SCHOTT Suisse SA
Since 1968: a legend between local… and global.
Compared to the many start-ups occupying Y-PARC, SCHOTT Suisse SA surely seems like a patriarch to some! The fact that we are positioned at the forefront of the field that concerns us – namely high added value optical products – does not change anything: it remains true that the foundations of the current company were laid by Éric Guinchard in… 1968 (!), in the cellars of his private house located in Condémines, in the eastern districts of Yverdon-les-Bains.
Since then, the main milestones to remember are the following:
- 1989: takeover of the company by Jacques Guinchard, son of the founder, with his brother-in-law Jean-Luc Wuillamoz;
- 1998: establishment on the still young Y-PARC site;
- 2001: merger between “Guinchard Verre Optique” and the German SCHOTT AG;
- 2005: definitive transition under the latter’s leadership.
For my part, I joined the company in 2011 as production manager; I then succeeded Christophe Baur as head of SCHOTT Suisse SA in April 2024.
At the end of this quarter of a century, our Yverdon company has constantly gained in importance within the SCHOTT group (which currently has no fewer than 17,000 employees worldwide). Alongside the group’s German, American and Malaysian sites that are part of the “Advanced Optics” division to which we belong, we are the production site specializing in the most advanced optical components in the company’s catalog with a wide range of materials.
Whether in the medical, avionics, astronomy, semiconductor or automotive fields, the “high-tech” positioning is essential. This is obviously a heavy responsibility and calls on cutting-edge knowledge and skills available on our site.

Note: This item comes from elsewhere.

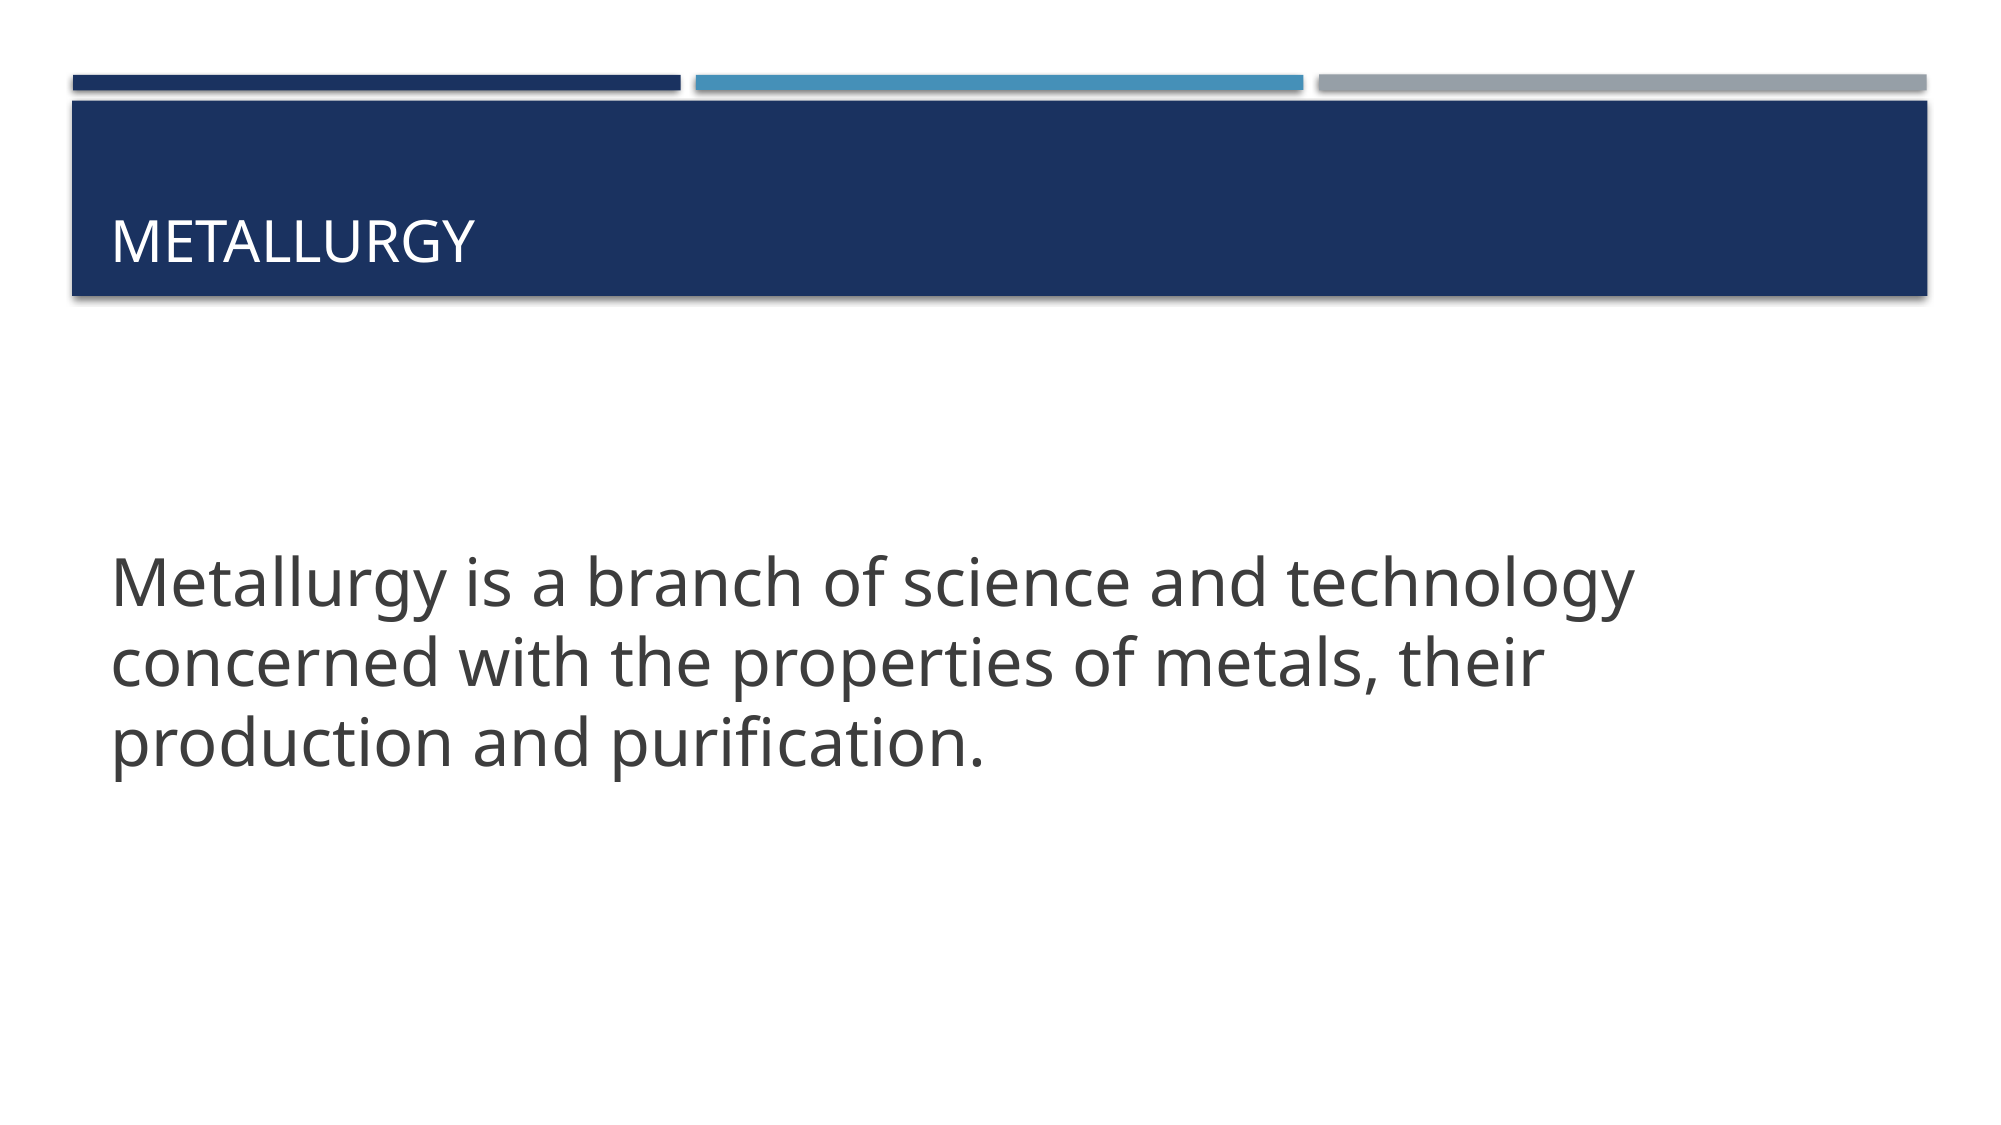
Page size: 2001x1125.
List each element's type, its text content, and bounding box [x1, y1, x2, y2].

list Metallurgy is a branch of science and technology concerned with the properties of metals, their production and purification. [95, 357, 1905, 962]
title METALLURGY [95, 115, 1905, 282]
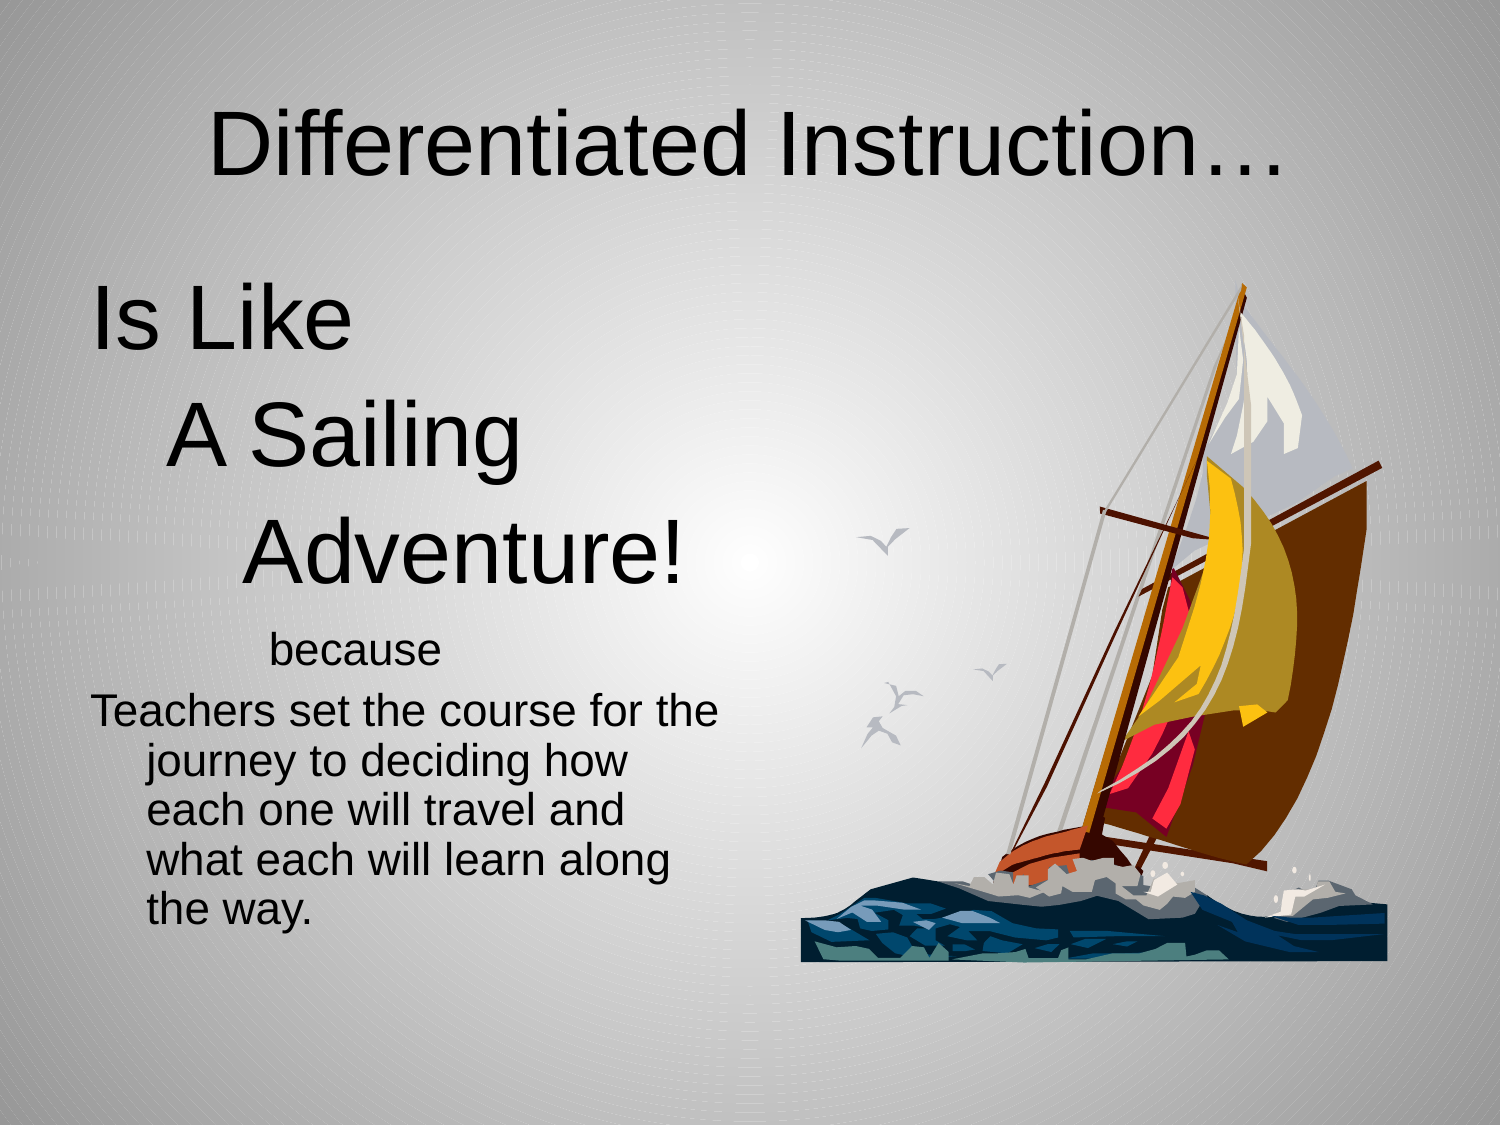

The secret of the uninterrupted growth of SCHOTT Suisse SA in Yverdon-les-Bains certainly lies in the great diversity of customers and markets that our entity serves. This has notably enabled us to get through various economic crises in the past as well as the recent pandemic without any real damage. A sustainable strategy (in every sense of the word) has also contributed to this success.
Regarding our development within Y-PARC, I can only speak about the last thirteen years, of course. But this sequence was enough to allow me to see to what extent this space has favored, with extreme flexibility and in successive stages, our expansion within the “Galilée” perimeter.
Beyond this strict dimension of physical establishment, we also draw a very encouraging assessment of our registration within the local industrial community. I am thinking here of the collaborations with other companies present in the Technospace (Digiinov, Sylvac, etc.) as well as the partnerships established with the HEIG-VD or the mandates entrusted to a whole series of subcontractors constituting the Yverdon pool. This, without mentioning convergences with structures barely further away, such as the EPFL in Lausanne or the CSEM in Neuchâtel.